Articles by Slier such as a fairly recent one from March of this year titled “Is BDS a real concern for Israel?” affirm her apologetics for Israeli apartheid and belief that the Boycott, Divestment and Sanctions (BDS) movement rallies “attempt to de-legitimize Israel.” BDS is a popular non-violent grassroots activist-led global campaign to boycott Israel owing to its colonization of Palestinian territory, human rights violations, and apartheid policies. How a state built after a comprehensive, armed ethnic cleansing campaign of the indigenous inhabitants of Palestine and which has carried out several territorial annexations throughout its history is “legitimate” is not a question one may expect Zionists, whether “right-wing” or “left-wing” (tags Slier enjoys using), to ask themselves.
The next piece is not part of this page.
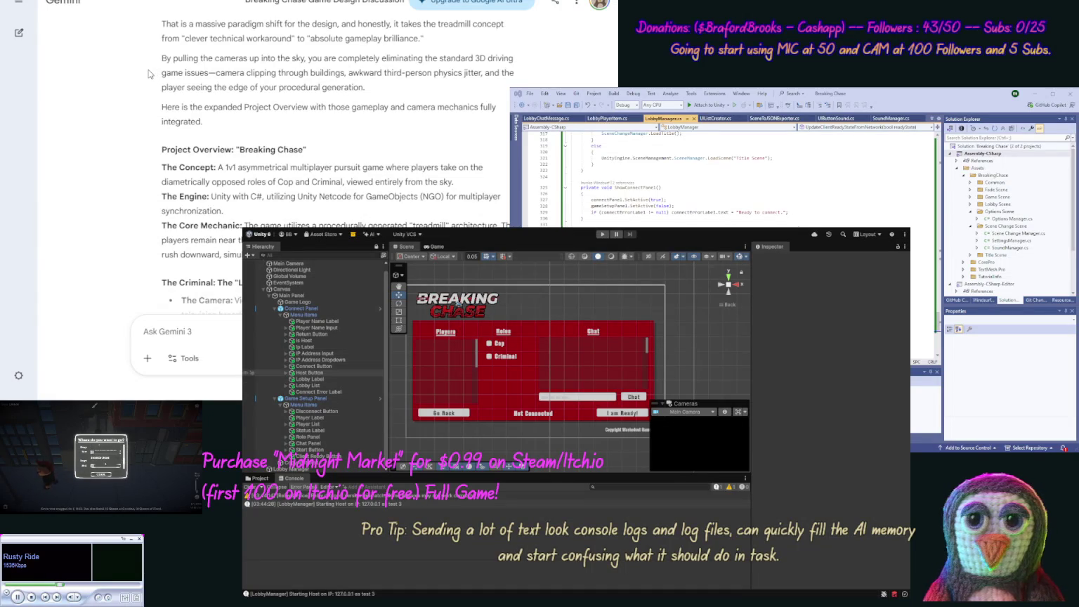
# Step: Scroll Gemini's expanded Breaking Chase overview down to the Criminal role section
pyautogui.scroll(-1, 148, 94)
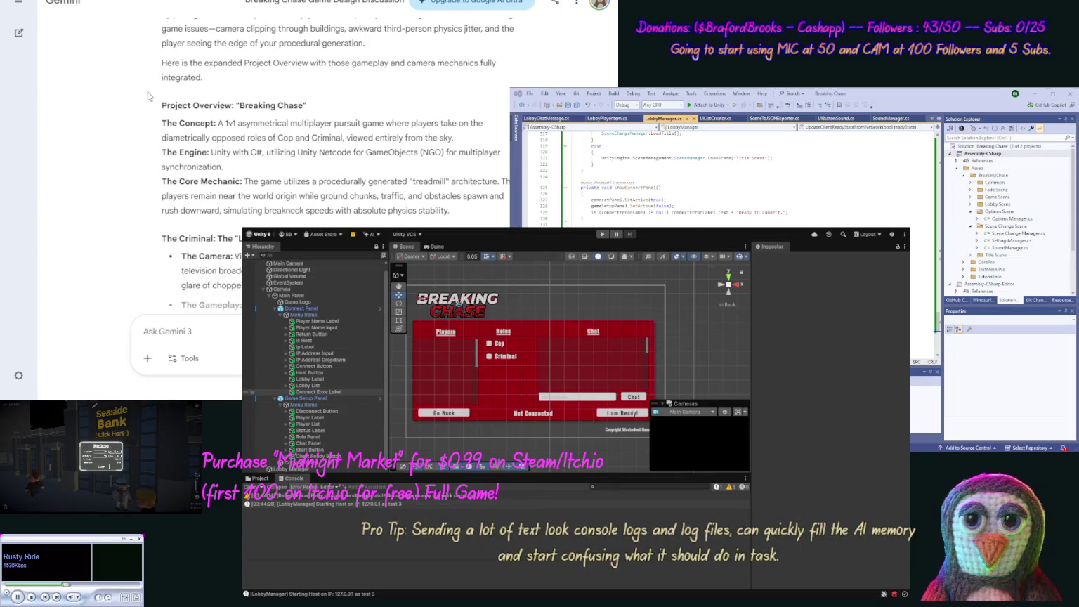
# Step: Scroll past the Criminal and Cop sections to 'Why This Design is a Masterstroke'
pyautogui.scroll(-2, 145, 116)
Slier still works out of Tel Aviv at RT’s Middle East Bureau’s office building. She is also the CEO of Newshound Media, which according to a 15 March post to its Facebook page “arranged for” Israeli Education Minister and Security Cabinet member Naftali Bennet to appear on RT and talk about ongoing hostilities with the Palestinians. This signifies Slier’s personal connections to the Israeli state. Coupled with her Zionist disposition, it makes her an odd choice to be RT’s top representative in the Middle East. This fits in with Russia’s preference for Israel over the anti-Zionist coalition led by Iran and involving Syria and Hizbullah.
The fact that Russia has long provided a platform for voices that have been strongly critical of Israel and Zionism adds a particularly deceptive angle to the overall tilt of its media. The recent incorporation of key facets of Zionist propaganda into Russian media reporting reflect Moscow’s extremely close ties with Israel. They are so intimate that Israel has begun to recreate with Russian media what it pulled off so spectacularly well in the Western media following 9/11.
Agha Hussain is research analyst at the Institute of Regional Studies, Islamabad, Pakistan.